The core is accessed through the APB MEMAP using the communications registers in the debug unit DTRRX, DTRTX and ITR.

Access to the full memory address range of the system can be done through the AHB AP to the L3 bus and is controlled by the security and access restrictions that are active in the system. This access always uses physical memory addresses (PA). There is risk for cache coherency problems when accessing memory this way, for volatile resources like I/O registers the problem should be less. This access can be done while the MPU Core is running.

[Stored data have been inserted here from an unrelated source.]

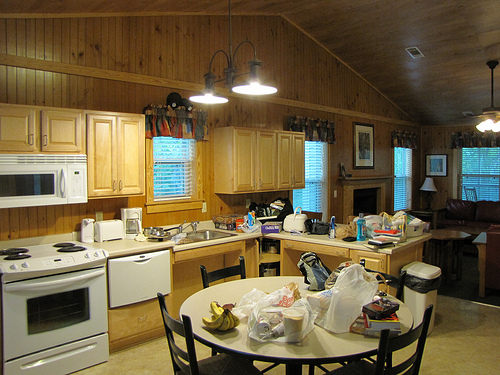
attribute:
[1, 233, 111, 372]
stove — white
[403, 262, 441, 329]
garbage can — white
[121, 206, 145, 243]
coffee maker — white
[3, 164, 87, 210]
microwave — white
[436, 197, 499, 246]
sofa — brown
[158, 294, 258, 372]
chair — wooden, black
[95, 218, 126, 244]
toaster — white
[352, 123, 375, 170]
picture — framed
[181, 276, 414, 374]
kitchen table — brown, white, round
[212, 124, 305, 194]
cupboards — brown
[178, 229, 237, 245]
sink — stainless steel, silver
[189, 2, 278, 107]
light fixtures — on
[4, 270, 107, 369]
oven — white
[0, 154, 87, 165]
microwave range hood — whie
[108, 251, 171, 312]
dishwasher — white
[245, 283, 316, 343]
plastic bag — white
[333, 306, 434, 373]
chair — black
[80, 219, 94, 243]
can opener — white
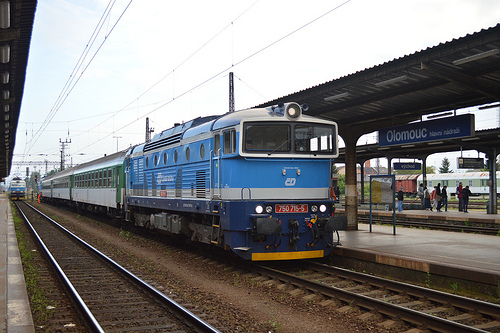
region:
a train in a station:
[42, 93, 345, 278]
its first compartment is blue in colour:
[111, 108, 352, 283]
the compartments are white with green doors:
[42, 148, 115, 206]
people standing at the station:
[404, 165, 486, 212]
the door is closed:
[203, 133, 223, 194]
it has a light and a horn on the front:
[273, 102, 315, 119]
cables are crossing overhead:
[43, 0, 309, 59]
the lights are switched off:
[329, 49, 470, 97]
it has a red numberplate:
[268, 200, 310, 217]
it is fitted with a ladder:
[208, 151, 223, 248]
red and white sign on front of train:
[277, 202, 307, 214]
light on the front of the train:
[282, 101, 302, 118]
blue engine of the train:
[128, 93, 343, 268]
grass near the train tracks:
[17, 259, 55, 319]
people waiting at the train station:
[412, 175, 484, 217]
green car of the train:
[71, 145, 130, 218]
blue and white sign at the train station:
[382, 112, 482, 151]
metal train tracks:
[49, 247, 158, 318]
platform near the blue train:
[349, 237, 441, 290]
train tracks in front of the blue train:
[289, 278, 418, 330]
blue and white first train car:
[119, 97, 344, 260]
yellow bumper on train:
[245, 244, 330, 259]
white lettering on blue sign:
[377, 110, 472, 148]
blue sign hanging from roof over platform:
[368, 108, 478, 143]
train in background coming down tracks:
[3, 177, 221, 332]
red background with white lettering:
[267, 200, 312, 214]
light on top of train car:
[277, 100, 303, 120]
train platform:
[327, 196, 498, 295]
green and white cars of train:
[34, 157, 121, 210]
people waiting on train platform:
[410, 178, 470, 205]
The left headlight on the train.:
[253, 206, 275, 212]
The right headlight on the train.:
[315, 204, 329, 212]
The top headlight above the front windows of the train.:
[286, 100, 300, 117]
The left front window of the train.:
[245, 120, 290, 153]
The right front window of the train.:
[297, 126, 338, 151]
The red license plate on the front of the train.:
[277, 203, 309, 213]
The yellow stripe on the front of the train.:
[251, 246, 326, 262]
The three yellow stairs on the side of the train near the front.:
[210, 198, 220, 243]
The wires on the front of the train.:
[260, 217, 327, 252]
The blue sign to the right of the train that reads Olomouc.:
[372, 112, 481, 153]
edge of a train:
[218, 171, 253, 238]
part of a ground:
[173, 255, 201, 294]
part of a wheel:
[191, 200, 219, 242]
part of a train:
[203, 228, 230, 269]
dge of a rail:
[326, 255, 358, 294]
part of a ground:
[180, 260, 209, 304]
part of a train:
[252, 185, 292, 249]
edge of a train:
[224, 139, 247, 184]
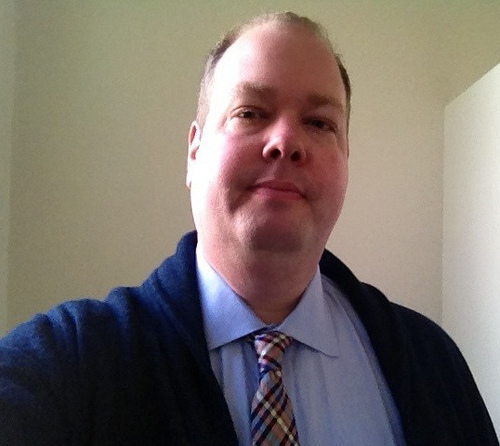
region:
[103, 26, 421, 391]
this person is male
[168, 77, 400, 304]
this person is middle aged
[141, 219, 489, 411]
his sweater is blue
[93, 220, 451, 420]
his shirt is blue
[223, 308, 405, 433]
his tie is plaid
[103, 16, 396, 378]
the man has thinning hair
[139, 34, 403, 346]
the man has dark eyes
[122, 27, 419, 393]
this man is overweight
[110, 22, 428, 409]
he is dressed business casual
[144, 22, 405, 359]
the man has a double chin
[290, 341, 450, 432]
the polo is blue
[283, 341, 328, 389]
the polo is blue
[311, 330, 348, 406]
the polo is blue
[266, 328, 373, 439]
the polo is blue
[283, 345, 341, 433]
the polo is blue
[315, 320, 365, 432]
the polo is blue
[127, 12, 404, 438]
Caucasian man posing for photo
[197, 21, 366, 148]
Man with receding hairline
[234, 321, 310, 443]
Blue, brown, peach and white plaid necktie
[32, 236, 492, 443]
Man wearing blue cardigan sweater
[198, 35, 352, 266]
Clean shaven man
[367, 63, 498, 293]
White painted wall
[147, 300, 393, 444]
Man's blue dress shirt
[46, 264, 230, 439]
Navy blue sweater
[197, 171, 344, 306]
Double chin on a heavy-set person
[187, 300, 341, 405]
Windsor knot on a necktie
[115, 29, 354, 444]
this is a man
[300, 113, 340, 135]
this is the eye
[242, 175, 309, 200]
the mouth is closed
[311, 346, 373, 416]
the shirt is blue in color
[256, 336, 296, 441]
this is the neck tie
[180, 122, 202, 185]
this is the ear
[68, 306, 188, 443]
this is a pullover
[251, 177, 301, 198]
the lips are red in color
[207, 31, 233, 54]
the hair is short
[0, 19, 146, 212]
the wall is white in color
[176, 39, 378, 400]
this is a man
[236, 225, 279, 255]
the man is light skinned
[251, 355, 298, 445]
this is a neck tie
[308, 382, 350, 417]
this is a shirt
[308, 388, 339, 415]
the shirt is blue in color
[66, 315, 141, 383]
this is a jacket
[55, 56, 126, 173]
this is a wall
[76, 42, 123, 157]
the wall is white in color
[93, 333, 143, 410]
the jacket is black in color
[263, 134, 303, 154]
this is the nose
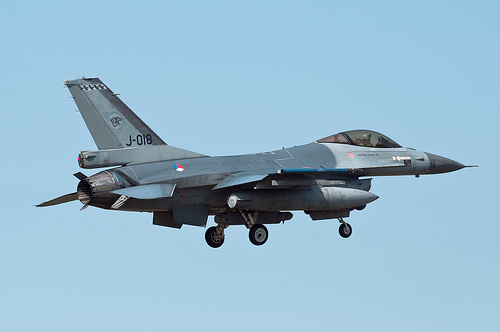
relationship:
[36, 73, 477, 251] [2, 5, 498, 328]
airplane in air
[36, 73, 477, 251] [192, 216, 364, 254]
airplane has wheels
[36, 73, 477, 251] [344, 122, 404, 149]
airplane has whindshield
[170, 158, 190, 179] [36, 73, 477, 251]
logo on airplane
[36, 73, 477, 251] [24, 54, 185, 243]
airplane has back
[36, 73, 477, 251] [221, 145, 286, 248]
airplane has middle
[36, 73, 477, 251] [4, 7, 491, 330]
airplane in sky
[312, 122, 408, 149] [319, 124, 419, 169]
window over cockpit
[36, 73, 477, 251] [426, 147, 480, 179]
airplane has nose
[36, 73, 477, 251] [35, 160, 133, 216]
airplane has engine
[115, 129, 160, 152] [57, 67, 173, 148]
writing on tail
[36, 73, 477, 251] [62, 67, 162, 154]
airplane has tail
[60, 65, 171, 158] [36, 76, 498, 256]
tail on jet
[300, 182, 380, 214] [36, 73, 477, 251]
missile on airplane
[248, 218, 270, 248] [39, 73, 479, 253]
wheel on airplane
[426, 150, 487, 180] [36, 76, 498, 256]
nose on jet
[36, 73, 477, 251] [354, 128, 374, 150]
airplane has pilot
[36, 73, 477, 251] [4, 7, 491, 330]
airplane flying in sky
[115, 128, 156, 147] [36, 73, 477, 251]
letters on airplane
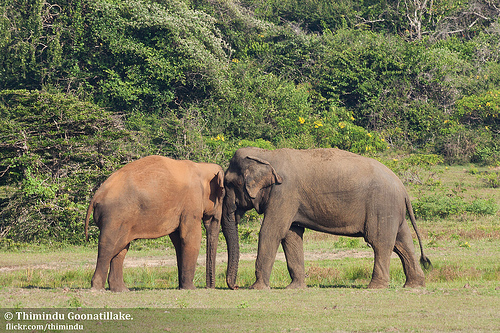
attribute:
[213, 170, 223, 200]
ear — large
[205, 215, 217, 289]
trunk — long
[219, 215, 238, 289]
trunk — long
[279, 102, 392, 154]
flowers — yellow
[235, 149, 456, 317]
elephant — big, gray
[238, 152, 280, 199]
ear — large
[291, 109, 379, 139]
flowers — yellow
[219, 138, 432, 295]
elephant — older, dark, brown, larger, darker, gray, big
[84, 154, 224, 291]
elephant — smaller, red-tinted, young, brown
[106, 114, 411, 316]
elephant — brown, gray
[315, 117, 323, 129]
flower — yellow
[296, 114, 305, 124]
flower — yellow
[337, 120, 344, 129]
flower — yellow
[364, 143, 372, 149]
flower — yellow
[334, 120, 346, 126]
flower — yellow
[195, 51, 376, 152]
tree — yellow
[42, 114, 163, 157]
stick — brown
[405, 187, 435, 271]
tail — long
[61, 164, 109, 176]
stick — brown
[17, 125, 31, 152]
stick — brown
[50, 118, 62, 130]
stick — brown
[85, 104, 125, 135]
stick — brown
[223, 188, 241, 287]
trunk — elephants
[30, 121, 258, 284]
elephant — playing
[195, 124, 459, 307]
elephant — playing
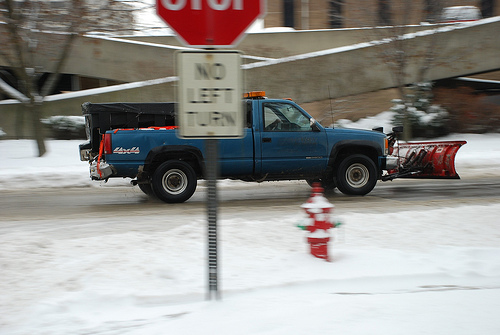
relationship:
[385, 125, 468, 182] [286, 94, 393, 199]
plow in front of truck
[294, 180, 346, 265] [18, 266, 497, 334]
hydrant near sidewalk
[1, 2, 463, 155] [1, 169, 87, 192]
trees grow near far sidewalk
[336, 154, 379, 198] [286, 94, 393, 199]
tire on right front of truck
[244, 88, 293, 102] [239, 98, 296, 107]
orange lights on truck roof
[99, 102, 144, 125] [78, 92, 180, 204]
black straps on back of truck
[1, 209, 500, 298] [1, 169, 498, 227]
packed snow along street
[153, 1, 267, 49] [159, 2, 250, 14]
sign says stop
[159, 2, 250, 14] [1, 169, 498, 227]
stop at street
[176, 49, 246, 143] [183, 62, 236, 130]
traffic sign says no left turn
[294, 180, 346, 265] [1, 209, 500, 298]
hydrant near packed snow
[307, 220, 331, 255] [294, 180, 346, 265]
red color of hydrant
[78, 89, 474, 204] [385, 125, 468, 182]
truck has a plow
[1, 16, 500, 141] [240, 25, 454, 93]
ramps made of cement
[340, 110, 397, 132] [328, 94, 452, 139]
snow tops bushes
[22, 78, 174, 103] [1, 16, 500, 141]
snow accumulated on ramps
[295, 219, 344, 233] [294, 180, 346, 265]
green plugs on hydrant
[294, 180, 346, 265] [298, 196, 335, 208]
hydrant covered in snow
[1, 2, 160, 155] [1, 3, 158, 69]
tree has no leaves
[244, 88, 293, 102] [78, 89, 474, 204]
orange lights on truck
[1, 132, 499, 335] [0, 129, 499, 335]
snow on ground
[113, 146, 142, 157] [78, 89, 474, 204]
4x4 on truck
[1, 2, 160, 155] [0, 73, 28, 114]
tree has snow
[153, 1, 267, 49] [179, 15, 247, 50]
sign painted in red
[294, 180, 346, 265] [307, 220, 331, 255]
hydrant painted red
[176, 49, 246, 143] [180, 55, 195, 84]
traffic sign background white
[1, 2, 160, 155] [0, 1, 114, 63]
tree has brown leaves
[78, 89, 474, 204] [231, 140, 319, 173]
truck painted blue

When MMU is active all memory addresses in the core like PC, LR and data pointers are virtual addresses and must be translated to physical addresses before accessing them through the AHB AP.

Another way to access memory and memory mapped resources from the debug port is through the MPU using LDR and STR instructions written to the ITR and data in the DCC registers, DTRRX and DTRTX. [Cortex_A8 TRM, sec 12.11.6]. This access will go through the Cache and Memory Management Units of the Cortex_A8 and thus use virtual addressing when this is activated.

Strategies

For configuring systems at start up, such as setting memory controller parameters, clocks and PLL registers, memory access through the AHB access port is good. This should also work well for writing to flash memories.

For debugging code running on the MPU, the APB and access through the MPU core probably should be used, since this method avoids problems with virtual to physical address translations and also helps avoid cache coherency problems.

A debug system should implement both access methods and some method to choose which one to use.


Acknowledgements

Many thanks to Dirk Behme for proof reading and helpful comments.